Elmalılı (sadeleştirilmiş - 2)
Çünkü onlar vaktiyle varlık içinde azıtmışlardı.
Seyyid Kutub
Çünkü onlar, bundan önce varlık içinde şımartılmış olanlardı.
Gültekin Onan
Çünkü onlar bundan evvel şehvetlerine düşkündüler.
Hasan Basri Çantay
Çünki onlar, bundan önce (ni'metler içinde) şımartılmış kimseler idiler.
Hayrat Neşriyat
Çünkü onlar; bundan önce refahla şımarmışlardı.
İbni Kesir
Çünkü, geçmişte onlar kendilerini tamamen hazlara kaptırmışlardı,
Muhammed Esed
(44-46) (O gölge) Ne soğuktur, ne de fâidelidir. Çünkü, şüphe yok onlar bundan evvel nîmetlere (zevklerine) düşkünler idiler.
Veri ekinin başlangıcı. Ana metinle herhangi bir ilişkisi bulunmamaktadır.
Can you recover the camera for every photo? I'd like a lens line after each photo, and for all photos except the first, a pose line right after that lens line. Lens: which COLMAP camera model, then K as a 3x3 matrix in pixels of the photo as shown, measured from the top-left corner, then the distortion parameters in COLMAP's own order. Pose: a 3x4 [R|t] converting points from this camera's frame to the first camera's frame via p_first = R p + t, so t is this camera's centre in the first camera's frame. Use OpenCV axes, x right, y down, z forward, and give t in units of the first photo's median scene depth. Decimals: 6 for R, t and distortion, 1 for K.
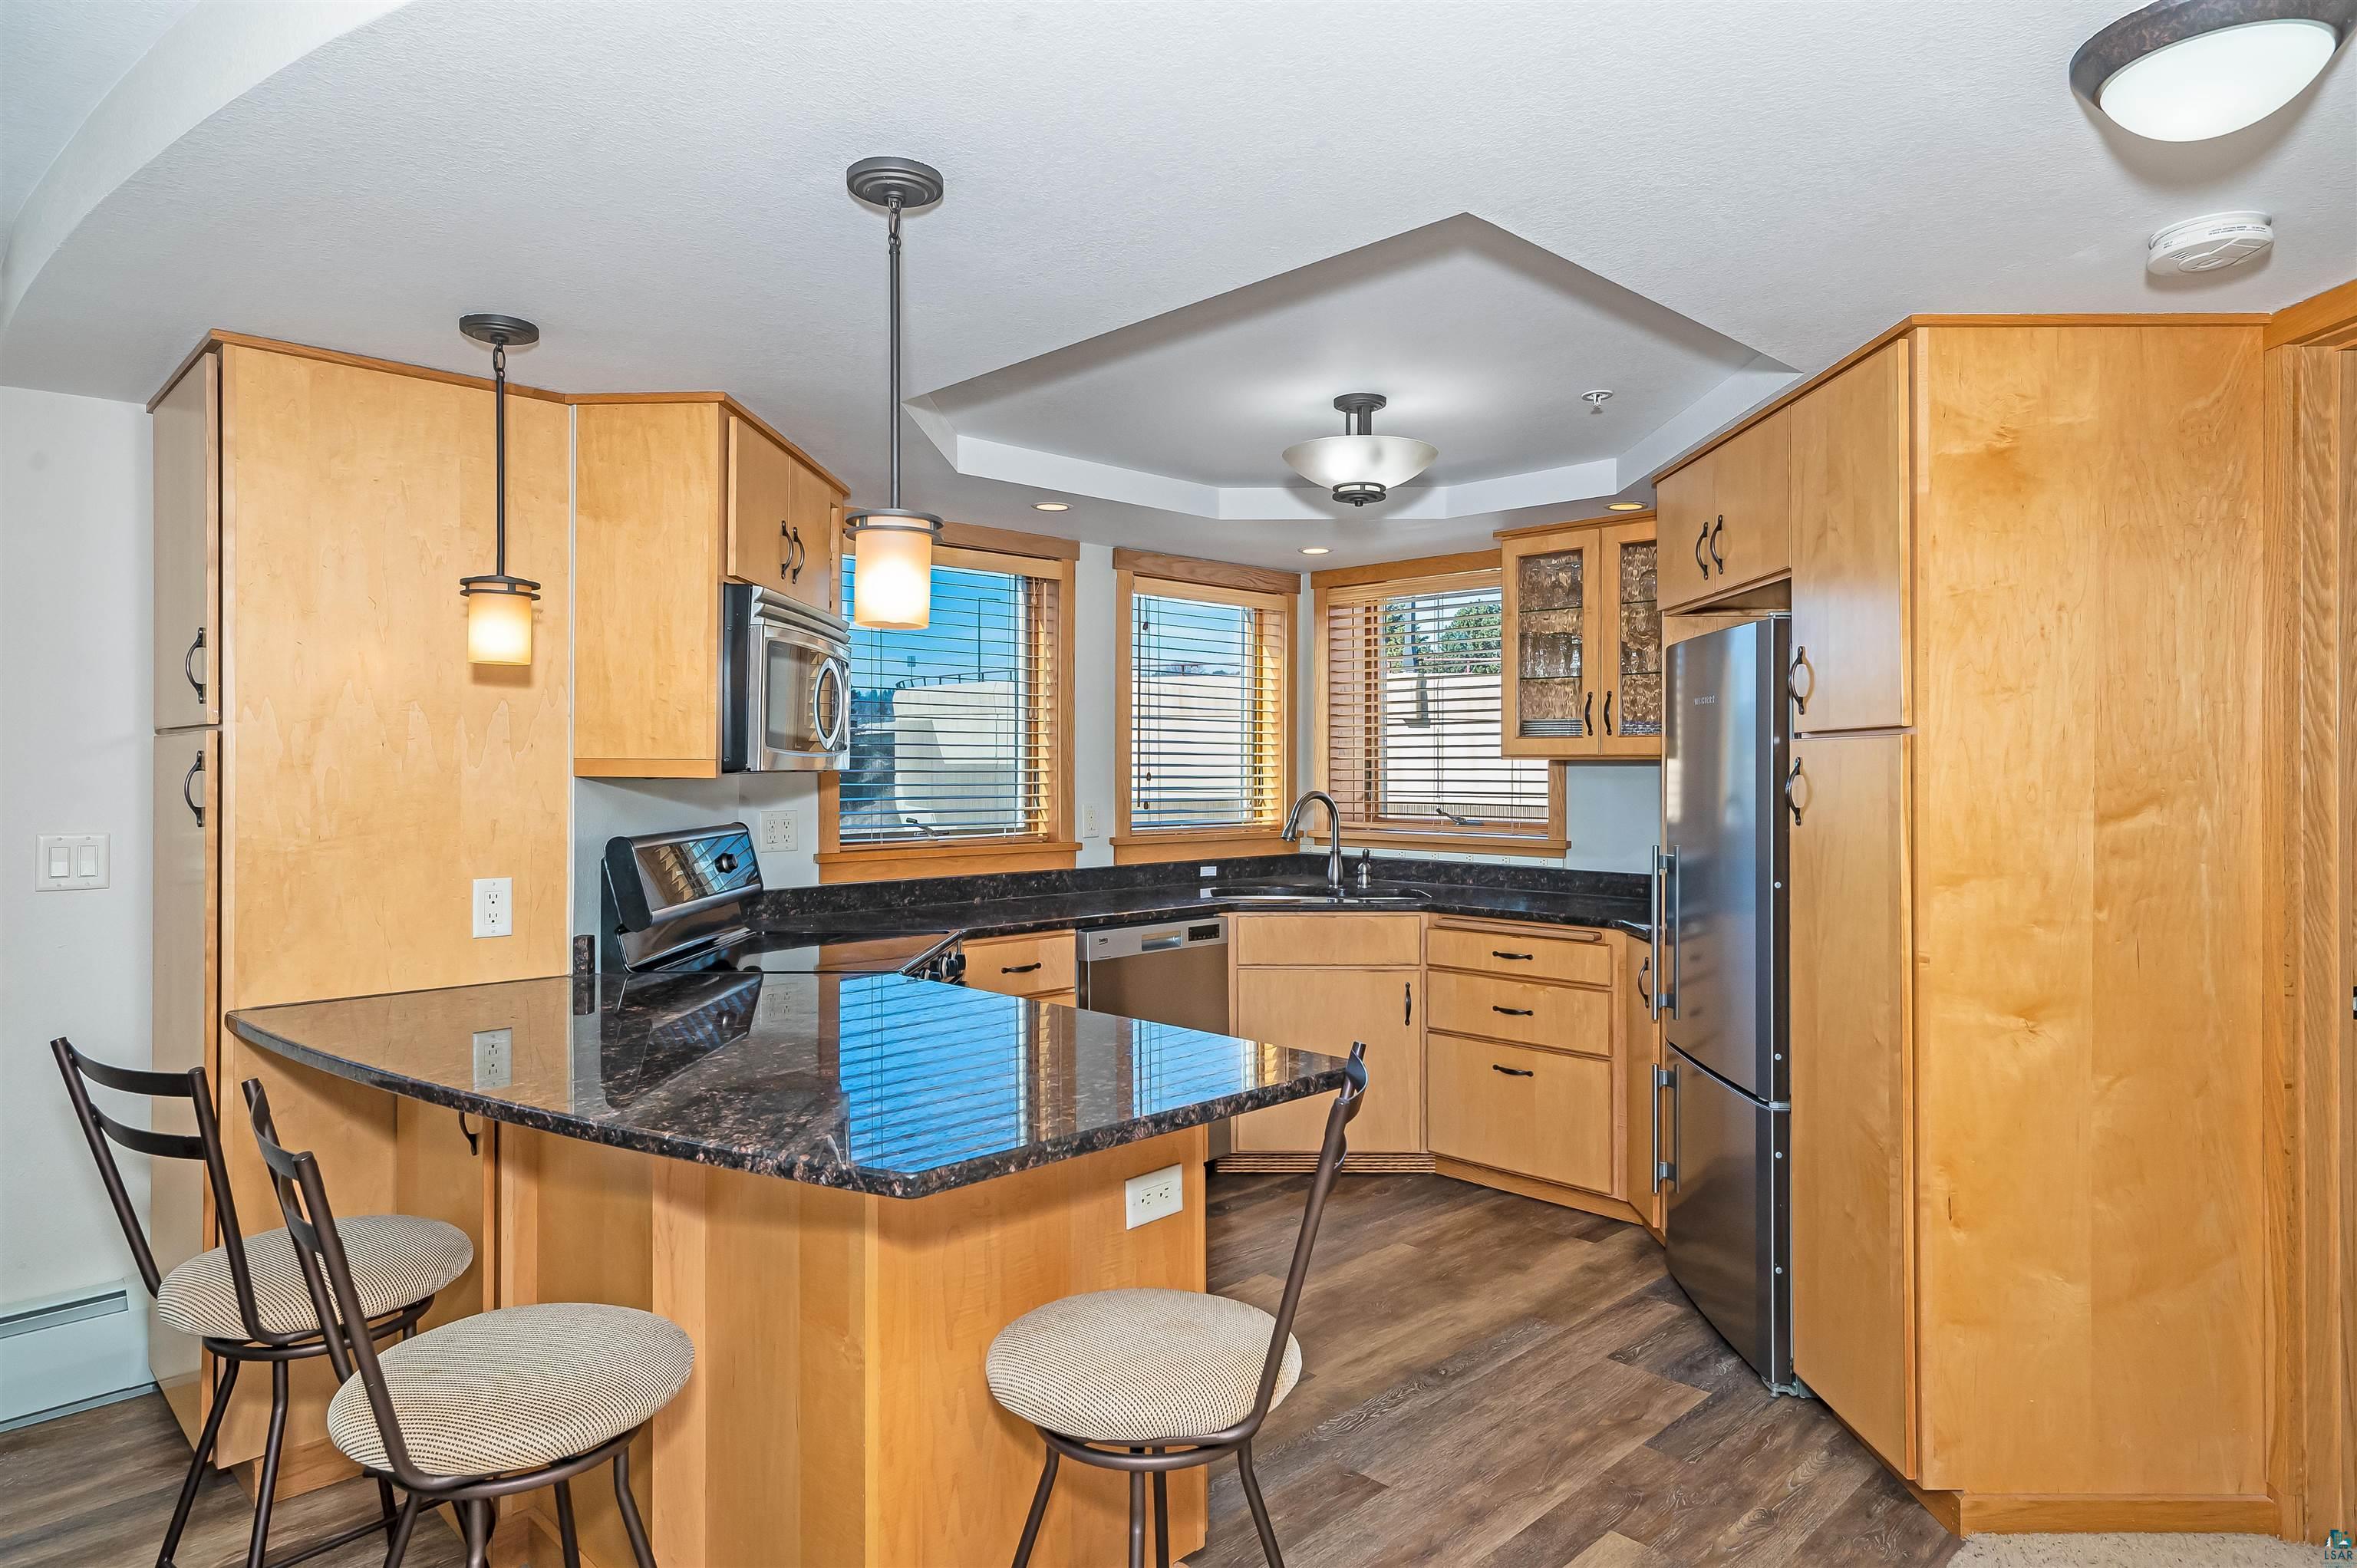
lens RADIAL K [[1360.5, 0, 1185.1], [0, 1360.5, 776.2], [0, 0, 1]] dist [0.003403, 0.000259]
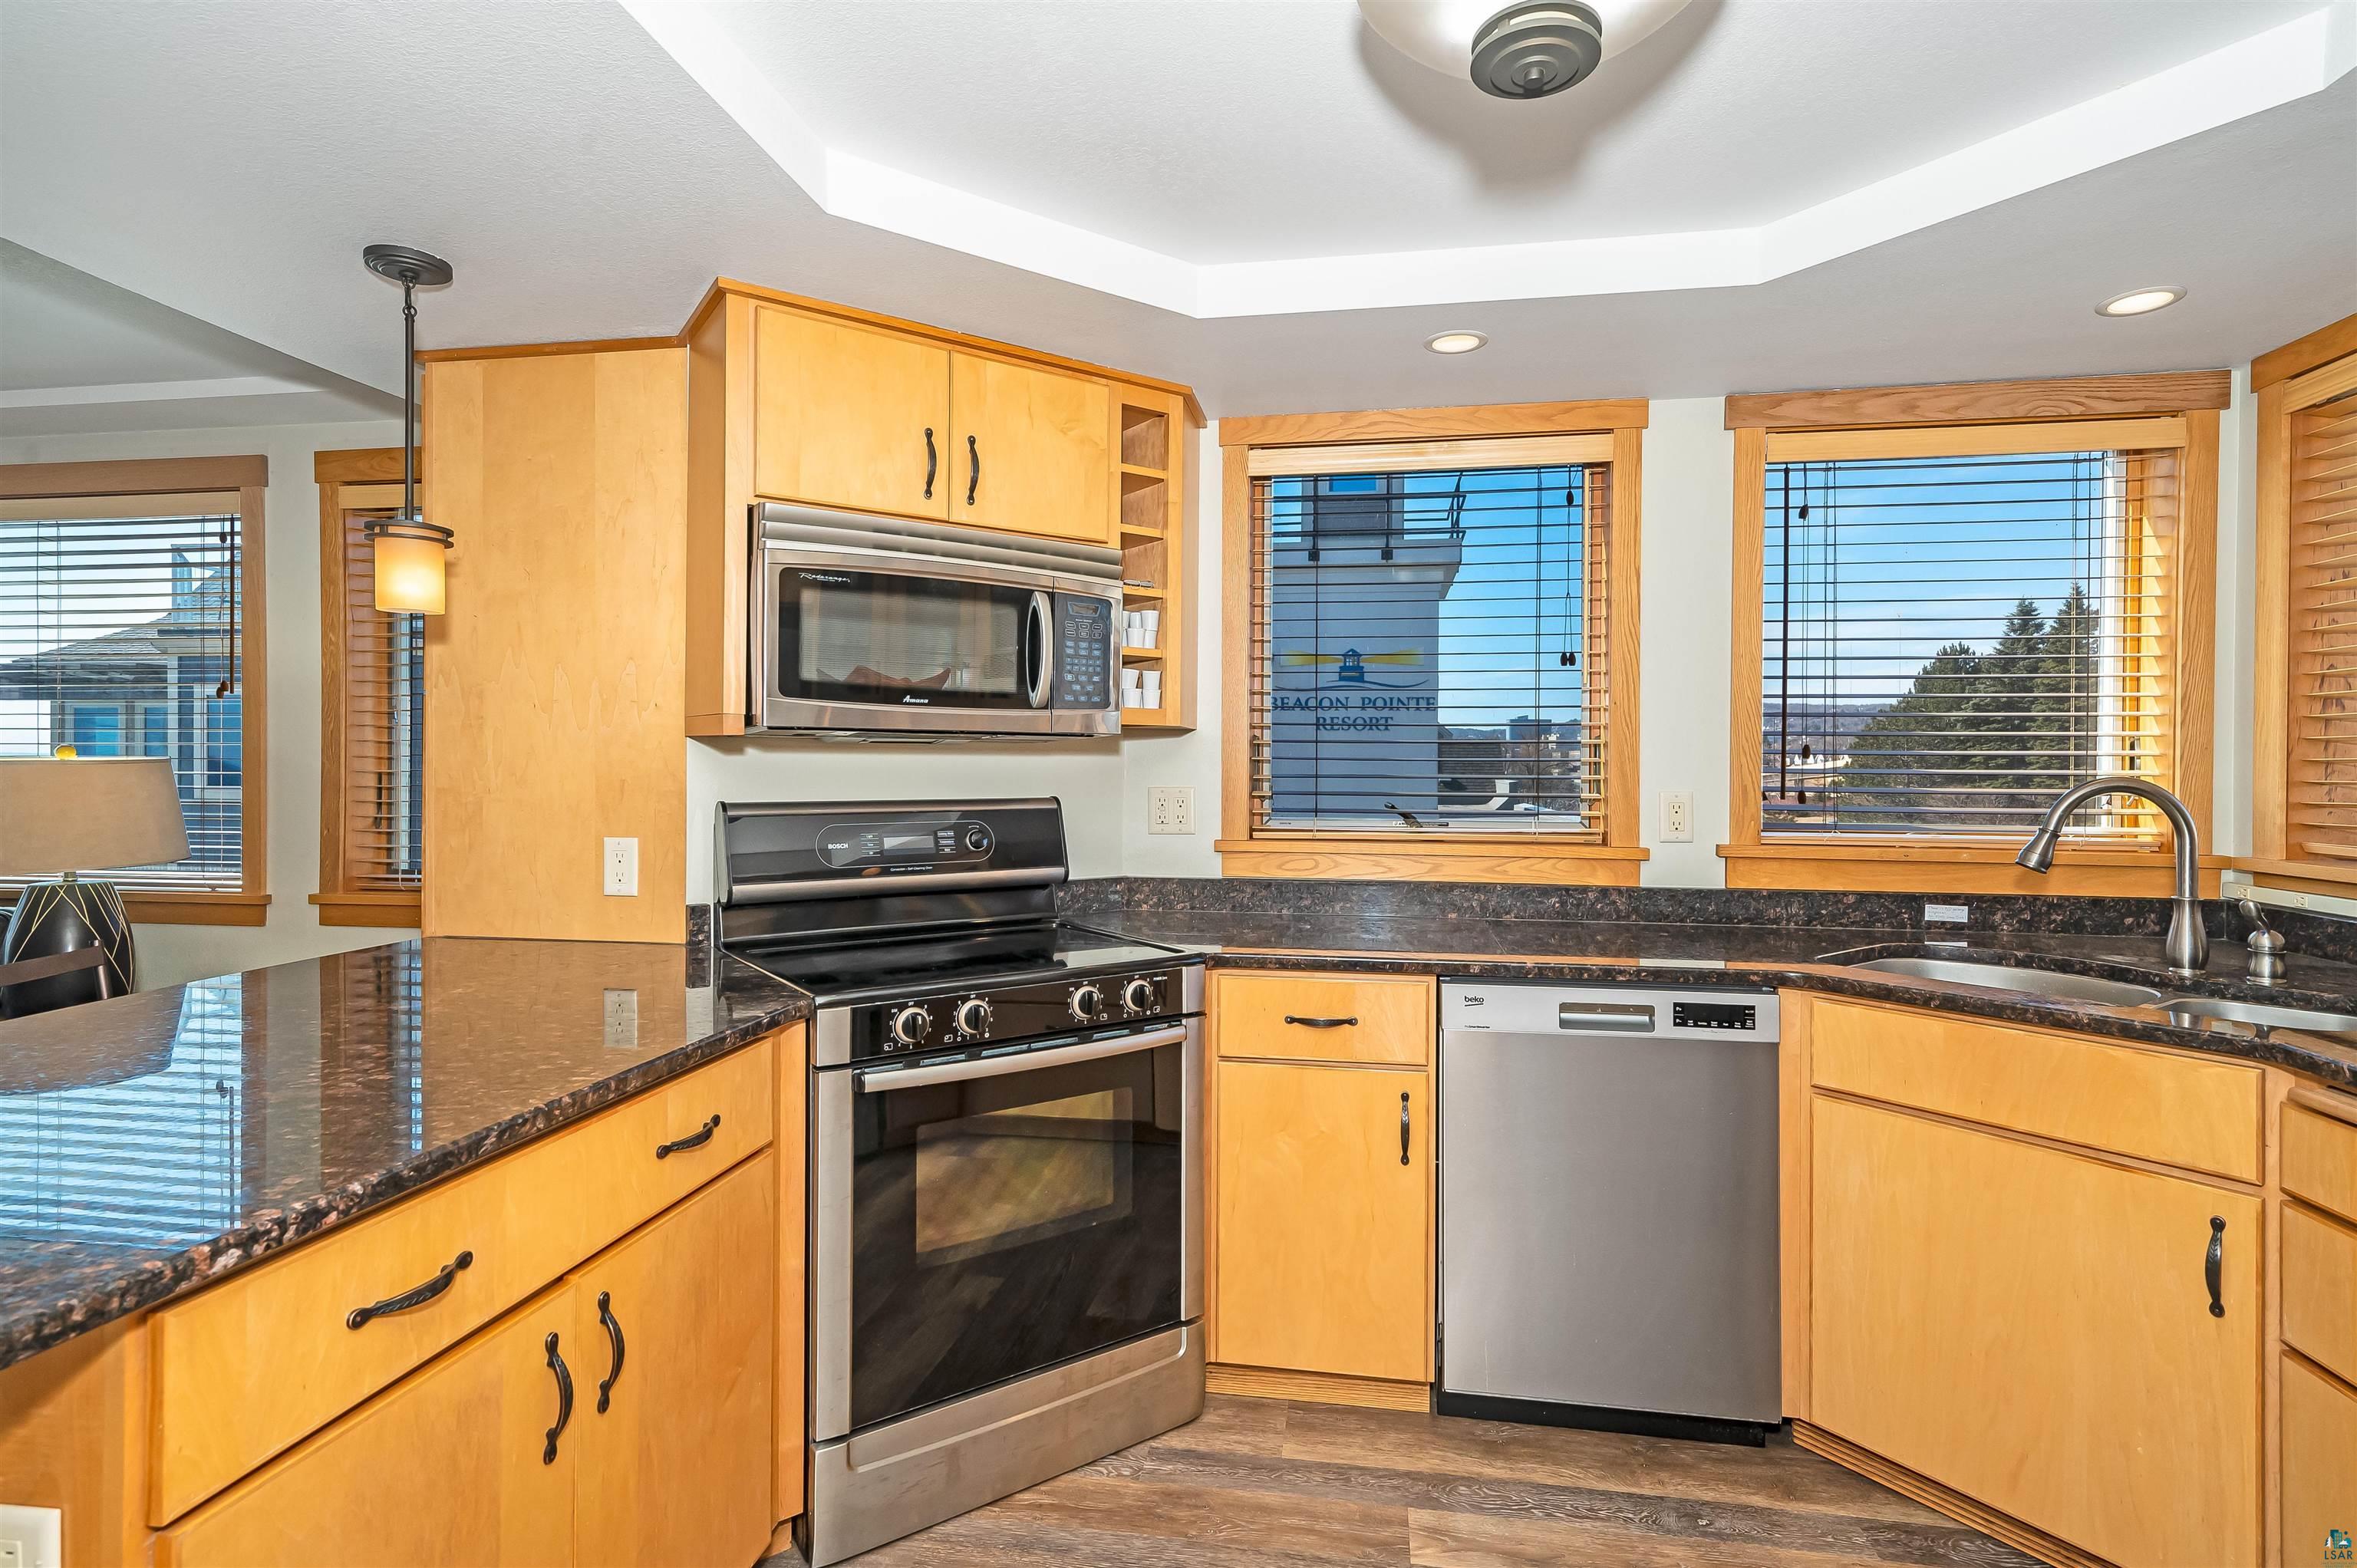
lens RADIAL K [[1165.2, 0, 1174.5], [0, 1165.2, 770.8], [0, 0, 1]] dist [0.003339, 0.000425]
pose [[0.585309, 0.007105, -0.810780, 0.263264], [-0.008793, 0.999958, 0.002416, 0.011673], [0.810763, 0.005715, 0.585347, 0.497557]]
Ve büyük günah üzerine ısrar eder olmuşlardır.
Ömer Nasuhi Bilmen
Çünkü onlar bundan önce (dünyada iken) varlık içinde şımartılmışlardı.
Ömer Öngüt
Çünkü onlar, bundan önce sorumsuzca ve konfor içinde yaşıyorlardı.
Şaban Piriş
Çünkü onlar dünyada iken refah içinde şımarırlardı.
Suat Yıldırım
Çünkü onlar bundan önce varlık içinde şımartılmışlardı.
Süleyman Ateş
Çünkü onlar, bundan önce varlık içinde şımartılmış olanlardı.
Tefhim-ul Kuran
Çünkü onlar evvelce varlık içinde şımarmışlardı.
Ümit Şimşek
Çünkü şomluk yâranı, bundan önce servet ve refahla şımaranlardı.
Yaşar Nuri Öztürk
Çünkü onlar, dünyada nimet içinde yüzüyor ve istedikleri gibi yaşıyorlardı.
Abdullah Parlıyan
(42-46) İçlerine işleyen bir ateş ve kaynar su içinde serin ve hoş olmayan kapkara dumandan bir gölge altındadırlar. Çünkü onlar bundan önce, varlık içinde sefahete dalmışlardı. Büyük günahı işlemekte ısrar edip dururlardı.
Bayraktar Bayraklı
Çünkü onlar, bundan önce (dünyada varlık içinde) şımartılmış kimselerdi.
Cemal Külünkoğlu
Çünkü onlar, bundan önce varlık içinde şımartılmış olanlardı.
Kadri Çelik
Çünkü onlar, dünyada iken hiçbir ahlâ kî kaygı taşımadan zevk ve refah içinde pek şımarıktılar.
Ali Ünal
Çünkü onlar, bundan önce varlık içinde şımartılmış kimselerdi.
Harun Yıldırım
Çünkü onlar geçmişte refah içinde şımarıp azmıştılar;
Mustafa İslamoğlu
Çünkü onlar, bundan önce varlıkla şımarmış olanlardı.
Sadık Türkmen
Onlar dünyada iken kendilerini seçilmiş, ayrıcalıklı görenler olup.
İlyas Yorulmaz
Muhakkak ki onlar, daha önce mutrafi idiler (varlık içinde zevklerine dalmışlardı).